Aux portes des Palais

Pénétrer dans les résidences royales, sans violence, c’est un petit tour de force, quand même ! Le Vif/L’Express l’a réalisé, à Laeken comme à Bruxelles, afin de témoigner, durant huit semaines d’été, de la magie des lieux. Que leur intrigante solitude et leur passé chargé d’anecdotes dépaysent l’amateur de belles pierres, d’antiquités, de jardins, de potins, de mystères… Mesdames et messieurs, la Cour ! l

Accoutumé aux déplacements du souverain entre Bruxelles et Laeken, qu’il aperçoit furtivement dans un convoi de Mercedes noires, le Belge pense souvent que son roi occupe deux palais. C’est faux : Albert II a un palais, et un château – et même deux châteaux, disons, puisque, depuis presque quarante ans, il vit (mange, vaque et dort) au Belvédère, inaccessible élégant castel intégré au domaine de Laeken. Ces deux résidences royales, faisons le pari de les découvrir autrement tout l’été. Le château, d’abord : avec ses annexes de verre, ses camélias centenaires, l’étendue magnifique des vallées boisées qui glissent lentement vers la ville, le château de Laeken sert, si l’on veut, d’écrin aux mondanités – des réceptions en tout genre s’y déroulent, à rythme mesuré, mais à longueur d’année. Plus sobre, le palais de Bruxelles n’abrite, lui, que des activités officielles. Les passants l’expliquent subtilement aux touristes qui cherchent à savoir quelles intrigues s’ourdissent derrière cette façade sable, flanquée de jardinets où aucun enfant ne joue jamais :  » Là ? C’est le bureau du roi.  » C’est donc là qu’il travaille.

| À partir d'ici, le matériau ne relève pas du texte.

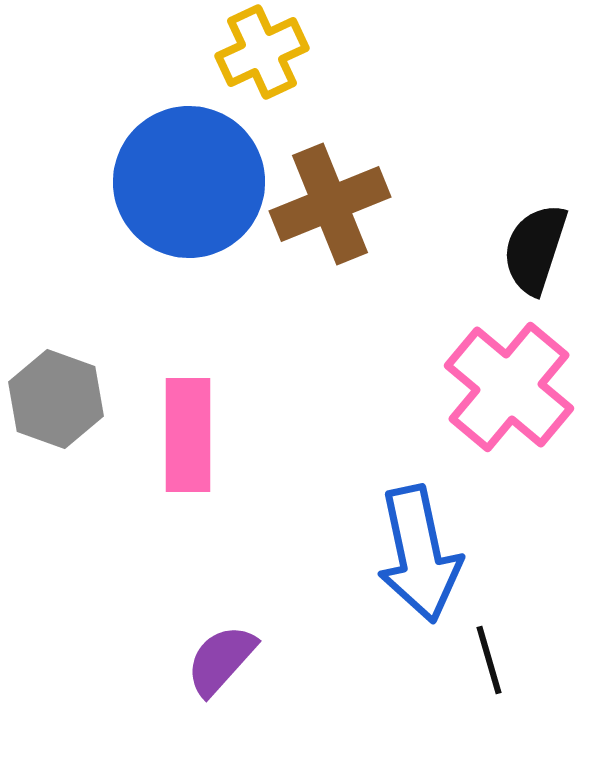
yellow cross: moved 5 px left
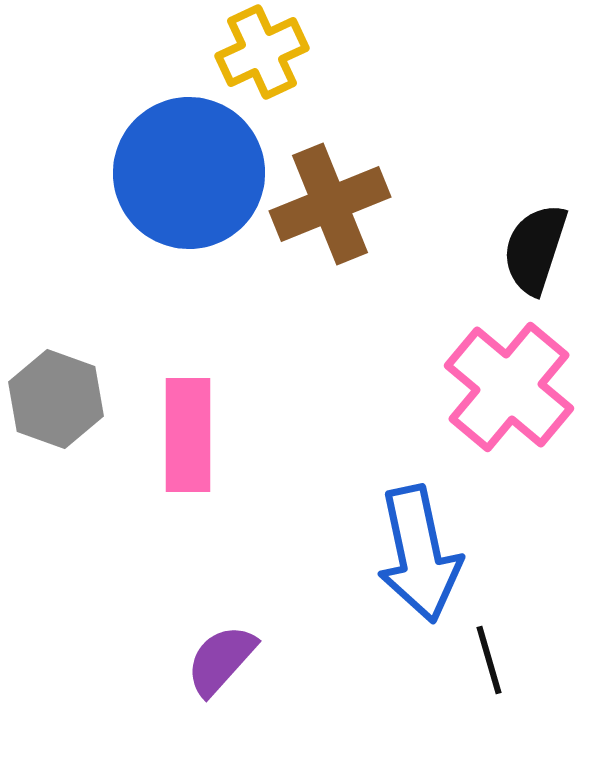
blue circle: moved 9 px up
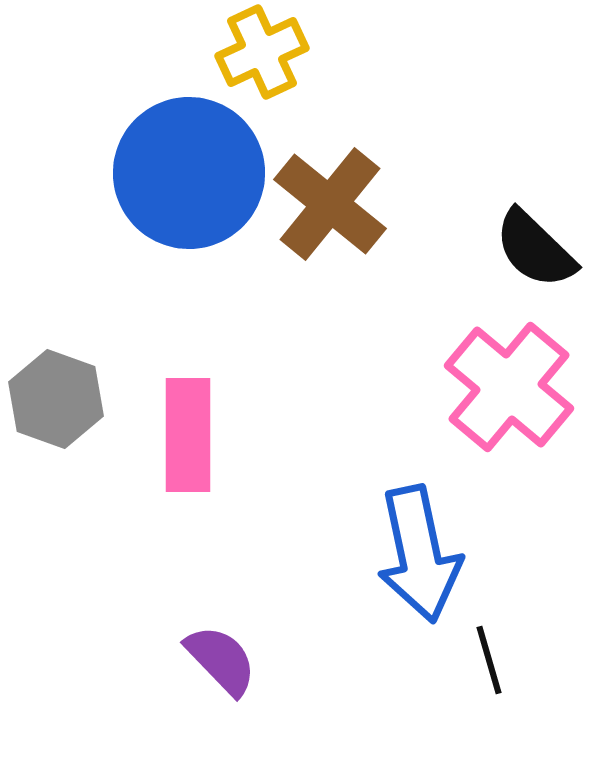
brown cross: rotated 29 degrees counterclockwise
black semicircle: rotated 64 degrees counterclockwise
purple semicircle: rotated 94 degrees clockwise
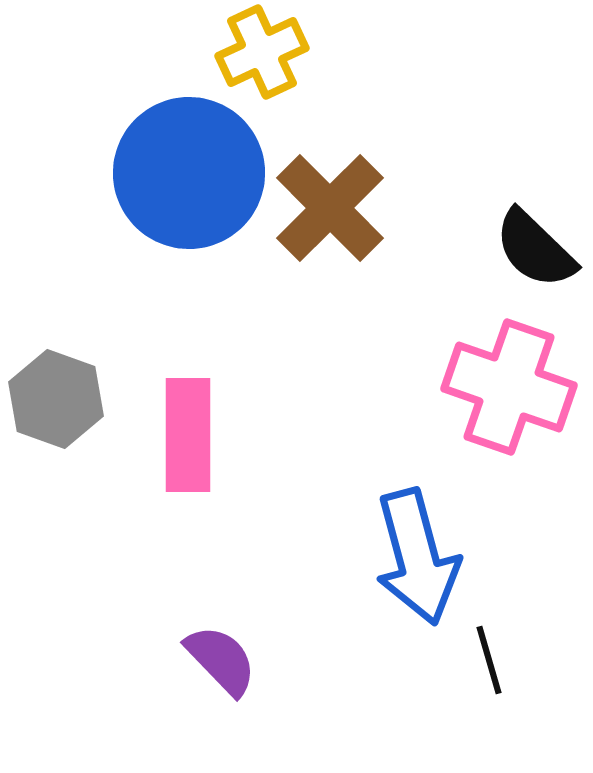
brown cross: moved 4 px down; rotated 6 degrees clockwise
pink cross: rotated 21 degrees counterclockwise
blue arrow: moved 2 px left, 3 px down; rotated 3 degrees counterclockwise
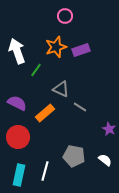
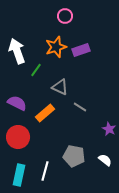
gray triangle: moved 1 px left, 2 px up
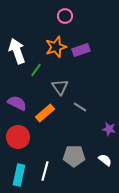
gray triangle: rotated 30 degrees clockwise
purple star: rotated 16 degrees counterclockwise
gray pentagon: rotated 10 degrees counterclockwise
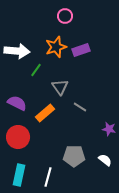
white arrow: rotated 115 degrees clockwise
white line: moved 3 px right, 6 px down
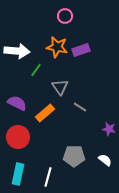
orange star: moved 1 px right; rotated 30 degrees clockwise
cyan rectangle: moved 1 px left, 1 px up
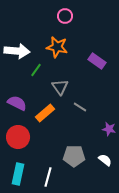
purple rectangle: moved 16 px right, 11 px down; rotated 54 degrees clockwise
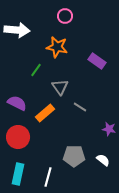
white arrow: moved 21 px up
white semicircle: moved 2 px left
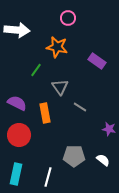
pink circle: moved 3 px right, 2 px down
orange rectangle: rotated 60 degrees counterclockwise
red circle: moved 1 px right, 2 px up
cyan rectangle: moved 2 px left
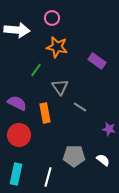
pink circle: moved 16 px left
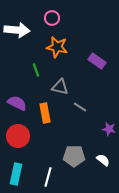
green line: rotated 56 degrees counterclockwise
gray triangle: rotated 42 degrees counterclockwise
red circle: moved 1 px left, 1 px down
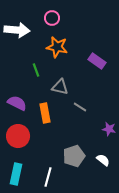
gray pentagon: rotated 20 degrees counterclockwise
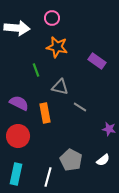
white arrow: moved 2 px up
purple semicircle: moved 2 px right
gray pentagon: moved 3 px left, 4 px down; rotated 25 degrees counterclockwise
white semicircle: rotated 104 degrees clockwise
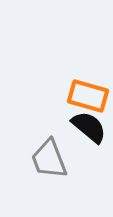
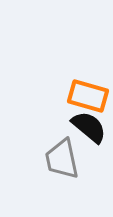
gray trapezoid: moved 13 px right; rotated 9 degrees clockwise
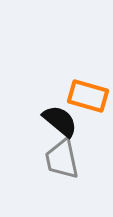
black semicircle: moved 29 px left, 6 px up
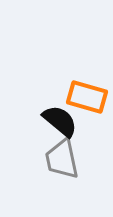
orange rectangle: moved 1 px left, 1 px down
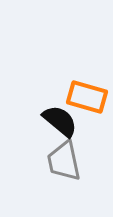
gray trapezoid: moved 2 px right, 2 px down
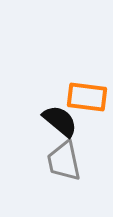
orange rectangle: rotated 9 degrees counterclockwise
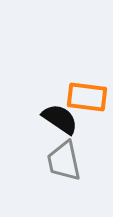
black semicircle: moved 2 px up; rotated 6 degrees counterclockwise
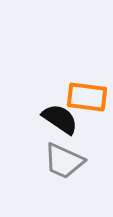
gray trapezoid: rotated 54 degrees counterclockwise
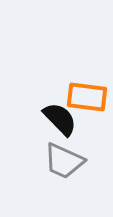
black semicircle: rotated 12 degrees clockwise
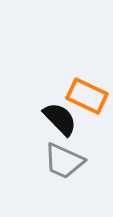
orange rectangle: moved 1 px up; rotated 18 degrees clockwise
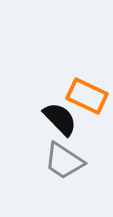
gray trapezoid: rotated 9 degrees clockwise
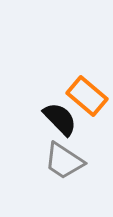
orange rectangle: rotated 15 degrees clockwise
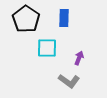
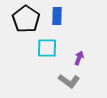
blue rectangle: moved 7 px left, 2 px up
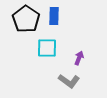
blue rectangle: moved 3 px left
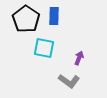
cyan square: moved 3 px left; rotated 10 degrees clockwise
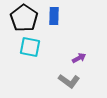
black pentagon: moved 2 px left, 1 px up
cyan square: moved 14 px left, 1 px up
purple arrow: rotated 40 degrees clockwise
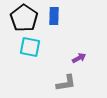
gray L-shape: moved 3 px left, 2 px down; rotated 45 degrees counterclockwise
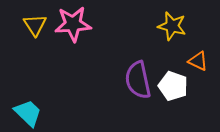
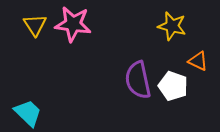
pink star: rotated 12 degrees clockwise
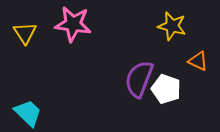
yellow triangle: moved 10 px left, 8 px down
purple semicircle: moved 1 px right, 1 px up; rotated 33 degrees clockwise
white pentagon: moved 7 px left, 3 px down
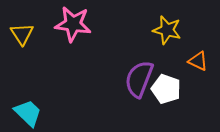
yellow star: moved 5 px left, 4 px down
yellow triangle: moved 3 px left, 1 px down
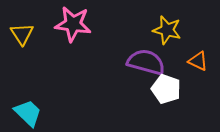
purple semicircle: moved 7 px right, 17 px up; rotated 84 degrees clockwise
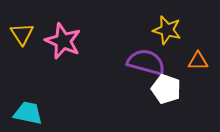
pink star: moved 10 px left, 17 px down; rotated 15 degrees clockwise
orange triangle: rotated 25 degrees counterclockwise
cyan trapezoid: rotated 32 degrees counterclockwise
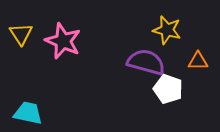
yellow triangle: moved 1 px left
white pentagon: moved 2 px right
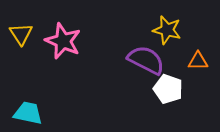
purple semicircle: moved 2 px up; rotated 12 degrees clockwise
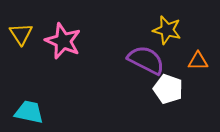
cyan trapezoid: moved 1 px right, 1 px up
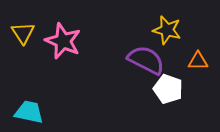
yellow triangle: moved 2 px right, 1 px up
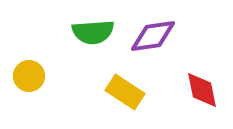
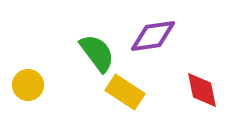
green semicircle: moved 4 px right, 21 px down; rotated 123 degrees counterclockwise
yellow circle: moved 1 px left, 9 px down
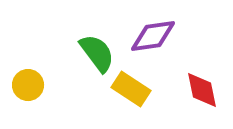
yellow rectangle: moved 6 px right, 3 px up
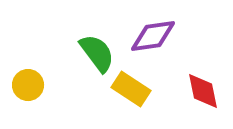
red diamond: moved 1 px right, 1 px down
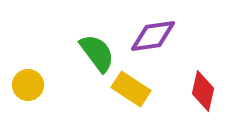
red diamond: rotated 24 degrees clockwise
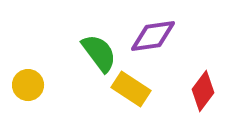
green semicircle: moved 2 px right
red diamond: rotated 24 degrees clockwise
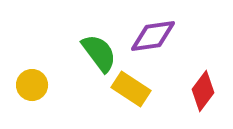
yellow circle: moved 4 px right
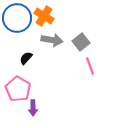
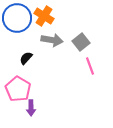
purple arrow: moved 2 px left
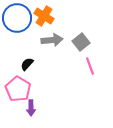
gray arrow: rotated 15 degrees counterclockwise
black semicircle: moved 1 px right, 6 px down
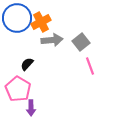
orange cross: moved 3 px left, 6 px down; rotated 30 degrees clockwise
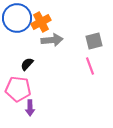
gray square: moved 13 px right, 1 px up; rotated 24 degrees clockwise
pink pentagon: rotated 25 degrees counterclockwise
purple arrow: moved 1 px left
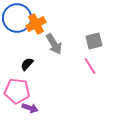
orange cross: moved 5 px left, 2 px down
gray arrow: moved 2 px right, 4 px down; rotated 65 degrees clockwise
pink line: rotated 12 degrees counterclockwise
pink pentagon: moved 1 px left, 2 px down
purple arrow: rotated 70 degrees counterclockwise
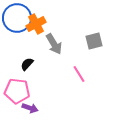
pink line: moved 11 px left, 8 px down
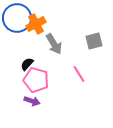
pink pentagon: moved 19 px right, 11 px up; rotated 10 degrees clockwise
purple arrow: moved 2 px right, 7 px up
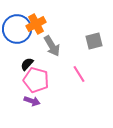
blue circle: moved 11 px down
gray arrow: moved 2 px left, 2 px down
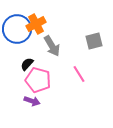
pink pentagon: moved 2 px right
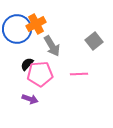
gray square: rotated 24 degrees counterclockwise
pink line: rotated 60 degrees counterclockwise
pink pentagon: moved 2 px right, 6 px up; rotated 20 degrees counterclockwise
purple arrow: moved 2 px left, 2 px up
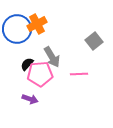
orange cross: moved 1 px right
gray arrow: moved 11 px down
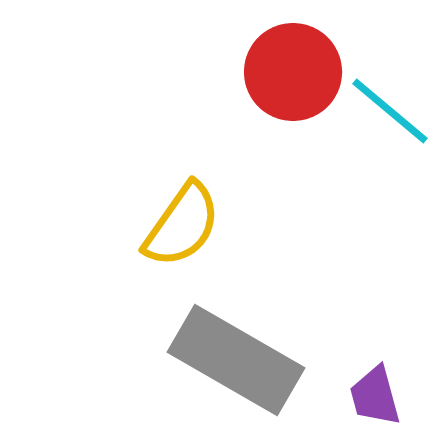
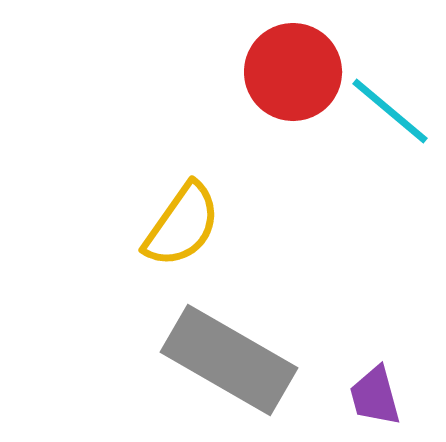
gray rectangle: moved 7 px left
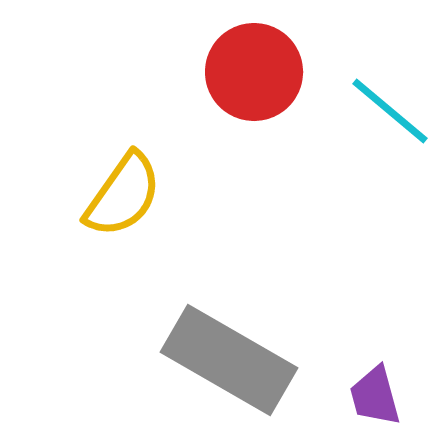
red circle: moved 39 px left
yellow semicircle: moved 59 px left, 30 px up
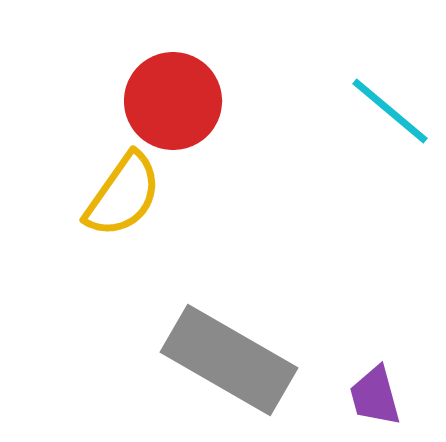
red circle: moved 81 px left, 29 px down
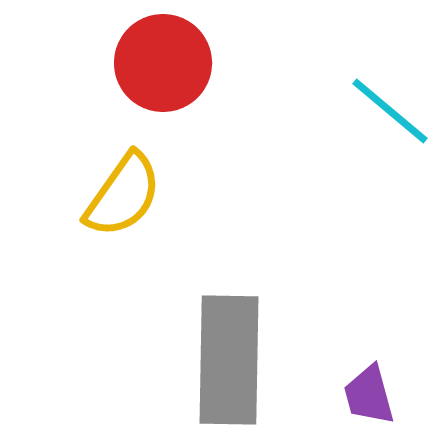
red circle: moved 10 px left, 38 px up
gray rectangle: rotated 61 degrees clockwise
purple trapezoid: moved 6 px left, 1 px up
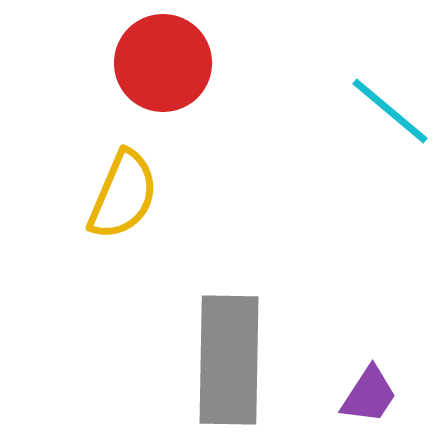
yellow semicircle: rotated 12 degrees counterclockwise
purple trapezoid: rotated 132 degrees counterclockwise
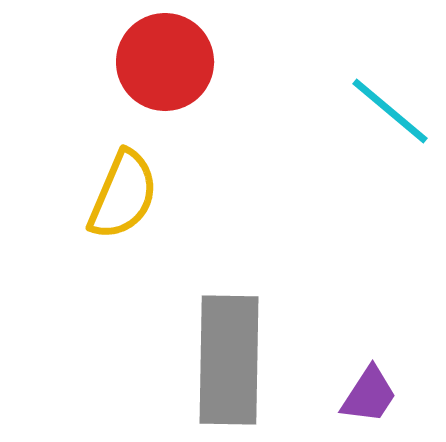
red circle: moved 2 px right, 1 px up
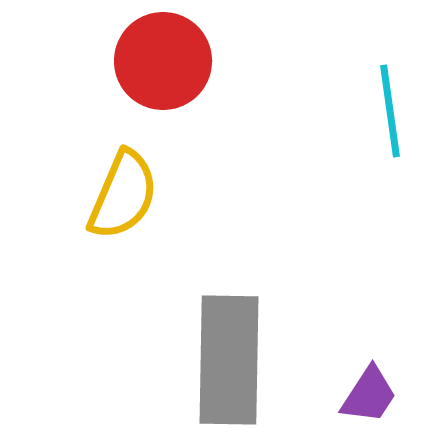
red circle: moved 2 px left, 1 px up
cyan line: rotated 42 degrees clockwise
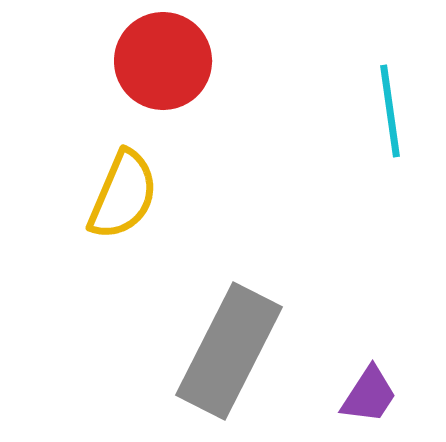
gray rectangle: moved 9 px up; rotated 26 degrees clockwise
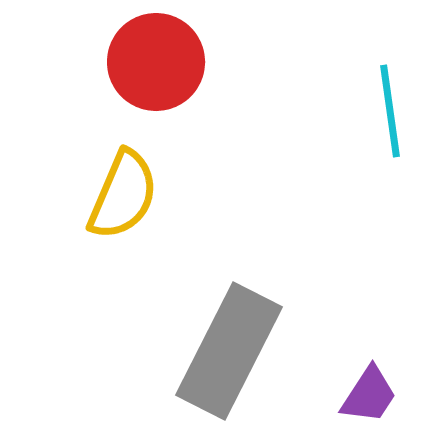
red circle: moved 7 px left, 1 px down
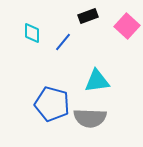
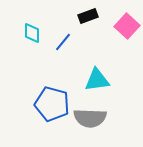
cyan triangle: moved 1 px up
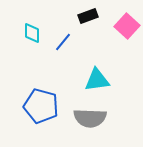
blue pentagon: moved 11 px left, 2 px down
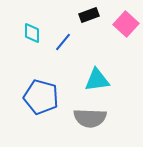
black rectangle: moved 1 px right, 1 px up
pink square: moved 1 px left, 2 px up
blue pentagon: moved 9 px up
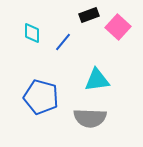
pink square: moved 8 px left, 3 px down
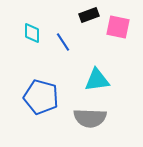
pink square: rotated 30 degrees counterclockwise
blue line: rotated 72 degrees counterclockwise
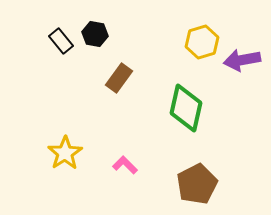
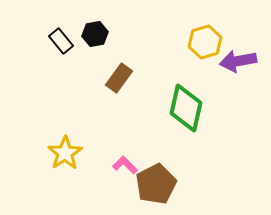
black hexagon: rotated 20 degrees counterclockwise
yellow hexagon: moved 3 px right
purple arrow: moved 4 px left, 1 px down
brown pentagon: moved 41 px left
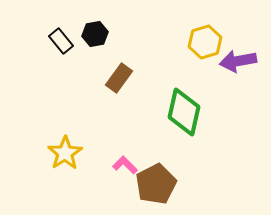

Et pas que lui, en vérité : les reines, les princes, les princesses y ont tous leur  » maison « , dotée d’un secrétariat. Entre le château et le palais, l’affaire est ainsi entendue : l’un convient au tralala, l’autre, au business du roi. Mais pas tout à fait. Ils nous l’ont répété sans relâche, nos guides guindés, inflexibles et charmants de la cour : ici, tout est polyvalent. Les hommes, comme les lieux. Une tenue ad hoc suffit à transformer, le temps d’un gala, un portier du palais en garçon de salle laekenois. D’ailleurs, rien n’empêche, finalement, que le dîner d’apparat soit tenu, tout comme le colloque singulier du roi, dans l’une ou l’autre résidence. Un peu de ville, un peu de verdure, c’est selon. Damien, la quarantaine, illustre à lui seul la coutume : ébéniste en journée au palais, le jeune homme assume, le soir venu, son métier de concierge, avalant, de salle du trône en escalier dérobé, des kilomètres de ronde nocturne. La vaisselle, les pièces d’argenterie  » bougent « , elles aussi, d’un site à l’autre : qui peut imaginer, entre Bruxelles et Laeken, un trafic régulier de royales soucoupes ? De cristal aux monogrammes L ou A et P enlacé, de plats gargantuesques, calibrés pour transporter un chevreuil entier rôti ?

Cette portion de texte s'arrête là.